▶ INFORMATION SUPPLIED:
==*==

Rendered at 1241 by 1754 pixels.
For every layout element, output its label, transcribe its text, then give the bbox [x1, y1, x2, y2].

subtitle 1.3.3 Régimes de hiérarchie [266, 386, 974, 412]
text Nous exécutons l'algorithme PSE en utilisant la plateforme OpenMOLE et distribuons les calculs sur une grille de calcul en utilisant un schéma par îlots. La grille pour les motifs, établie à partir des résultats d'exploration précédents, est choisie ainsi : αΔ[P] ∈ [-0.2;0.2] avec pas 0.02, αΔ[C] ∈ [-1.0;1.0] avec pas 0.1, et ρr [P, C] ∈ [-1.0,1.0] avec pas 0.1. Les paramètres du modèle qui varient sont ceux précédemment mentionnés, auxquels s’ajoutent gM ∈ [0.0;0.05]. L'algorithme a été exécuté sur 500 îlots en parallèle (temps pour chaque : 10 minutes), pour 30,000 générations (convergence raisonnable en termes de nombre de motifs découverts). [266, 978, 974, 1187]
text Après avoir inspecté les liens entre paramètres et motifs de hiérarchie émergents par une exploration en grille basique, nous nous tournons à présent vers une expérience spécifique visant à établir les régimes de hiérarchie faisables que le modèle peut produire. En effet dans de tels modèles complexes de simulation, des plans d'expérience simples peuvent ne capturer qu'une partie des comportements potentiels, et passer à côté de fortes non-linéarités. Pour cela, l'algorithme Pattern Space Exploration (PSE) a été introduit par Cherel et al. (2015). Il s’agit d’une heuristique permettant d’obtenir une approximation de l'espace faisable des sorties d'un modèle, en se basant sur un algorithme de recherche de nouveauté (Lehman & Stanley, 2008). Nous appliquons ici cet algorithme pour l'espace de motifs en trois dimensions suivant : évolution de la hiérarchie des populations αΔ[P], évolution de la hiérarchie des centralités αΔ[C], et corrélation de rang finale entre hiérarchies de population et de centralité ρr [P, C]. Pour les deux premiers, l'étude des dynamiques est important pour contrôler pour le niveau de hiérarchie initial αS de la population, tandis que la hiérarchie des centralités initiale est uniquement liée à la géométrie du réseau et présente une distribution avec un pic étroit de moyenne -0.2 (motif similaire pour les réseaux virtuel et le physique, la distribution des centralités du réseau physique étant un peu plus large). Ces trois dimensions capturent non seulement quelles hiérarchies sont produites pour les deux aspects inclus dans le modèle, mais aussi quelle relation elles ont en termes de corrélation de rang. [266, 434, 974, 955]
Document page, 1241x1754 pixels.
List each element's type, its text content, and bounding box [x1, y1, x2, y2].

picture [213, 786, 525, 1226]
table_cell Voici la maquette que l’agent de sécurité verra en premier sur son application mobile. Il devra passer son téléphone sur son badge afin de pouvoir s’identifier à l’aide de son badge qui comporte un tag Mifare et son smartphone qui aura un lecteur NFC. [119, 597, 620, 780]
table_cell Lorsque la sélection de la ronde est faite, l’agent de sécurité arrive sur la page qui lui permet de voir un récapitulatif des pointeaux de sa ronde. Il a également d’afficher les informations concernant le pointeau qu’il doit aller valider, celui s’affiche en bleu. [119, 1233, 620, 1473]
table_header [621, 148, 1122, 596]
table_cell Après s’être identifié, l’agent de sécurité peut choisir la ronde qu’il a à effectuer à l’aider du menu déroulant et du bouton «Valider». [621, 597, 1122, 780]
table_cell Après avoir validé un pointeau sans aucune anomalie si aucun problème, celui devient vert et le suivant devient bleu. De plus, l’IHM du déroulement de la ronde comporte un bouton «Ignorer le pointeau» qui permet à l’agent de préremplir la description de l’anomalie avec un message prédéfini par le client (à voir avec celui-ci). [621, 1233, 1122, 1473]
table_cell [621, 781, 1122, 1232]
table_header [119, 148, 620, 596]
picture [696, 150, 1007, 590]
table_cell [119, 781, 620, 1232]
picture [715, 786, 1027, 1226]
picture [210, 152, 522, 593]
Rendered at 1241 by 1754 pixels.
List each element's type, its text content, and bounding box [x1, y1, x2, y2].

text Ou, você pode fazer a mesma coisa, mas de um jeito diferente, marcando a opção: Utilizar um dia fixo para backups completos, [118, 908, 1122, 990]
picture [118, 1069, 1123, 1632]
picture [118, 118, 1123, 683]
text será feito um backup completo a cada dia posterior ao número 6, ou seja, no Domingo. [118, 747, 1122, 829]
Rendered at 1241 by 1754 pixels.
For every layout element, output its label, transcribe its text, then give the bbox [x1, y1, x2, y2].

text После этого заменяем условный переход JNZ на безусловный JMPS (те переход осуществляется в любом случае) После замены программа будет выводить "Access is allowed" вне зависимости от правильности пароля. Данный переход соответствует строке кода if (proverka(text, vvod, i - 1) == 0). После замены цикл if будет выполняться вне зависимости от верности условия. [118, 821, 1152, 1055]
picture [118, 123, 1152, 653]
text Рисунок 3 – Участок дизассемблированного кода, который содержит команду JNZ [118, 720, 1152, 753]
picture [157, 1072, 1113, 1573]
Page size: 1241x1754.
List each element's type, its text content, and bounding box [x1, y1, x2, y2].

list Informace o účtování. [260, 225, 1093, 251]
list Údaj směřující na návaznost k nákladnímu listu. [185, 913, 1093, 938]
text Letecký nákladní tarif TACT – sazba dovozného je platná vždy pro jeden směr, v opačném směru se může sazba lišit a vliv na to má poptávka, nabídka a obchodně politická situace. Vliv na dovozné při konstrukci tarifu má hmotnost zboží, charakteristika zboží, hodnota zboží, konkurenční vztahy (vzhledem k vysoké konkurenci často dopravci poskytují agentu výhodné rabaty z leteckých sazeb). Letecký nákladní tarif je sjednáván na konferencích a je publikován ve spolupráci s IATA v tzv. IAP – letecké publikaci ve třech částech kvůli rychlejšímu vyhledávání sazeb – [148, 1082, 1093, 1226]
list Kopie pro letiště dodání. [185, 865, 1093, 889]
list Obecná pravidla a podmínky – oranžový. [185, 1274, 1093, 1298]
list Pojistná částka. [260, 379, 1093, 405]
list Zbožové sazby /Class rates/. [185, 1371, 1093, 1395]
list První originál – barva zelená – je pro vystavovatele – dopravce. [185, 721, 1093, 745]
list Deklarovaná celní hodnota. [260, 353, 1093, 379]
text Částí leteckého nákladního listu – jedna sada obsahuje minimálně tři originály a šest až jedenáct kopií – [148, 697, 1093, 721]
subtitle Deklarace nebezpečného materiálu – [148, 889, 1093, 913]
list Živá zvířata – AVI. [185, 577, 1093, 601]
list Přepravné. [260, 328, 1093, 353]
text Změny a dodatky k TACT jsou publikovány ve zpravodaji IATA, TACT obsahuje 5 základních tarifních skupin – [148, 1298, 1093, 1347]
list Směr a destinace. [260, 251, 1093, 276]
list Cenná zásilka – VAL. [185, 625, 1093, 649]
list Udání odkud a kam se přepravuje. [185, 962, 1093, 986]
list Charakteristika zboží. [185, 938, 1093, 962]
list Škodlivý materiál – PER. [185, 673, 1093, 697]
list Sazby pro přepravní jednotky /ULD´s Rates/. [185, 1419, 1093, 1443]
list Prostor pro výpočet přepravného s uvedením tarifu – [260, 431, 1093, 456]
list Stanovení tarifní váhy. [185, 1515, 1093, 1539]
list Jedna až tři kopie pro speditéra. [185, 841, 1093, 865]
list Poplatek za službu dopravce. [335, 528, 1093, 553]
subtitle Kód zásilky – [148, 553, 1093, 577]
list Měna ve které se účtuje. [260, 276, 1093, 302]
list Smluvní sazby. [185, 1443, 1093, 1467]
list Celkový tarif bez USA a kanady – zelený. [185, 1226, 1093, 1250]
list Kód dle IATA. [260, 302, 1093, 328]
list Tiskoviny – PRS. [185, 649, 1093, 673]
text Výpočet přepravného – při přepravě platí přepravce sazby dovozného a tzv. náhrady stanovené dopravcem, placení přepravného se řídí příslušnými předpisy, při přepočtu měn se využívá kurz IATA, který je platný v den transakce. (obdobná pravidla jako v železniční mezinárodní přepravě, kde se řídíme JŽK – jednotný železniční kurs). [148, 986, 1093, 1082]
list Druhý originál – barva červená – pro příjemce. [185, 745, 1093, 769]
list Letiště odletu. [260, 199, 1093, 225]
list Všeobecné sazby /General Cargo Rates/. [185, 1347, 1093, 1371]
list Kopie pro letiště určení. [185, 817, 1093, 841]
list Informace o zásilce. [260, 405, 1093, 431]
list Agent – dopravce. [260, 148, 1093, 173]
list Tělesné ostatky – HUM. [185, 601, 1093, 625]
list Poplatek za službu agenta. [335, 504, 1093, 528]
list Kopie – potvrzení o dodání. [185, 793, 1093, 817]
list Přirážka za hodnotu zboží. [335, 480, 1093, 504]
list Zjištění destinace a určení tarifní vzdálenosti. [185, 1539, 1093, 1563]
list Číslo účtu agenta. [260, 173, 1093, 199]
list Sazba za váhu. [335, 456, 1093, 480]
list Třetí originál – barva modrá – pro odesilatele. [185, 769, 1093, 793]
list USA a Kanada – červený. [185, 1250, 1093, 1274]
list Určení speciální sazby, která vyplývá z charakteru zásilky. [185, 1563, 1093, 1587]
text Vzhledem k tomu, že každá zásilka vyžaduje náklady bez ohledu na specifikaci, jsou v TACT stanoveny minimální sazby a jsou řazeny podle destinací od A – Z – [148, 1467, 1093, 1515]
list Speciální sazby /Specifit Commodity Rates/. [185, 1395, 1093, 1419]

==*==

▶ PROBLEM DESCRIPTION: Gather every line of the data above that contains the string "destinace". Case matters.

▶ RESULT OF THE EXERCISE:
list Směr a destinace. [260, 251, 1093, 276]
list Zjištění destinace a určení tarifní vzdálenosti. [185, 1539, 1093, 1563]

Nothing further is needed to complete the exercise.